Q.18. Explain the issues that would need to be addressed if work is to be carried out safely from a ladder. (8) Answer: The type, duration & extent of the work to be undertaken The suitability of the ladder for the work (e.g. its height, condition, material of construction, etc) The safe positioning of the ladder & protecting it from impact The ability of the user to use 3 points of contact The competence of the operative Weather conditions & the type of tools to be used for the work Q.19. Identify Eight safe practices to be followed when using a skip for the collection & removal of waste from a construction site. (8) Answer: Ensuring the integrity of the skip Locating the skip on firm, level ground away from excavations Ensuring clear access for filling & for removing from site by vehicle Filling by chute or by mechanical means unless items are to be placed in the skip by hand Introducing controls to prevent overfilling & the tipping of incompatible wastes & netting or sheeting when the skip is full Ensure precautions from fire hazards created by the skips & the probable need to site away from buildings & to protect against arson Construction waste is controlled waste & must be carried by a licensed waste carrier, under a waste transfer note system, to a disposal site capable of accepting the waste. Q.20. A contractor has been engaged to undertake building maintenance work in a busy warehouse. a. Outline the issues that should be covered in an induction programme for the contractors employees. (8) Answer: General site safety rules regarding Smoking Clothing & PPE Use of electrical equipment & so on Requirements for PTWs & other controls Exclusion zones & traffic routes Arrangements for the storage of materials Particular risks in the working area (e.g. Movement of FLTs, Falling materials, Conveyors, & the possible presence of asbestos)

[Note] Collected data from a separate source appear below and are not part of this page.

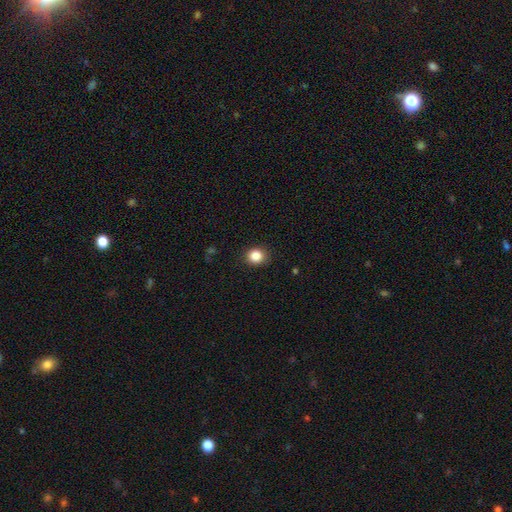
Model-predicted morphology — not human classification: Smooth or featured?
  - smooth: 86% *
  - star or artifact: 10%
  - featured or disk: 4%
How rounded?
  - round: 79% *
  - in between: 21%
  - cigar-shaped: 1%
Merging?
  - none: 89% *
  - minor disturbance: 8%
  - major disturbance: 2%
  - merger: 1%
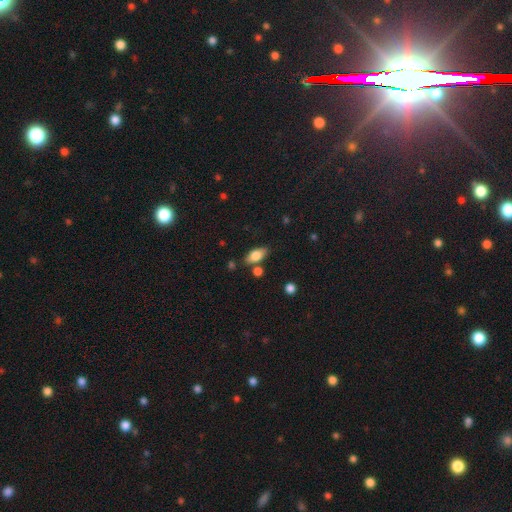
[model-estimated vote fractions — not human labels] smooth_or_featured: smooth (p=0.76) [alt: featured or disk p=0.16]
how_rounded: in between (p=0.85) [alt: cigar-shaped p=0.10]
merging: none (p=0.75) [alt: minor disturbance p=0.13]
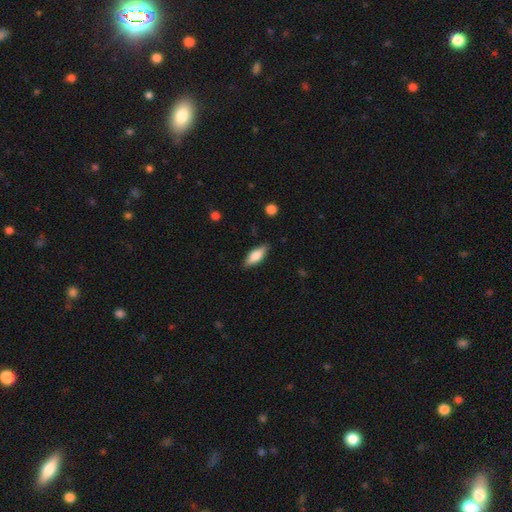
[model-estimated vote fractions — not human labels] A smooth galaxy with no disk features (64%) that is in between round and cigar-shaped (65%). Merging: none (86%).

Accident reporting & other emergency procedures (e.g. action to be taken in the case of fire) & the location & use of welfare facilities including first-Aid Person on site to report to if the need should arise & the procedures for signing in & out

Q.21. The water main supplying a school is to be repaired, The work will be carried out in a 1.5 metre deep excavation, which will be supported in order to ensure the safety of the employees working in the excavation. a. Identify when the Three statutory inspections of the supported excavation must be carried out by the competent person. (3) Answer: These are at the start of every shift before work commences, after any event likely to affect the strength or stability of the excavation, & after any accidental fall of rock or earth or other material. Q.21. b. State the information that should be recorded on the excavation inspection report (5) Answer: The name & address of the person for whom the inspection was carried out The location of the place of work A description of the place of work inspected Details of any matters identified that could lead to risks to the H or S of any person The action to be taken to reduce the risk Any further action that might be needed The name & position of the person making the report & the sate & time of inspection. Q.21. c. Other than the provision of supports for the excavation, outline additional precautions to be taken during the repair work in order to reduce the risk of injury to the employees & others who may be affected by the work (12) Answer: The detection of underground services, safe digging, preferably by hand, near to the services & the provision of adequate support for them once exposed The isolation of the water supply to reduce the risk of flooding the excavation Ensuring the stability of adjacent buildings if this was thought to be necessary The provision of safe access in & out of the excavation & placing blocks to prevent plant from approaching too close to its edge & using appropriate PPE such as head protection, ear defend ers & safety footwear As for the possible risk of injury to others who might be affected by the work, there would initially need to be close liaison between the contractors & the school authorities to ensure, whenever possible, that work in the excavation was carried out outside school hours. Additionally, barriers would need to be erected to provide a safe walkway for teachers & children & other members of the public & precautions would have to be taken to ensure that materials & equipment were stored in a safe compound & plant immobilized when not in actual use.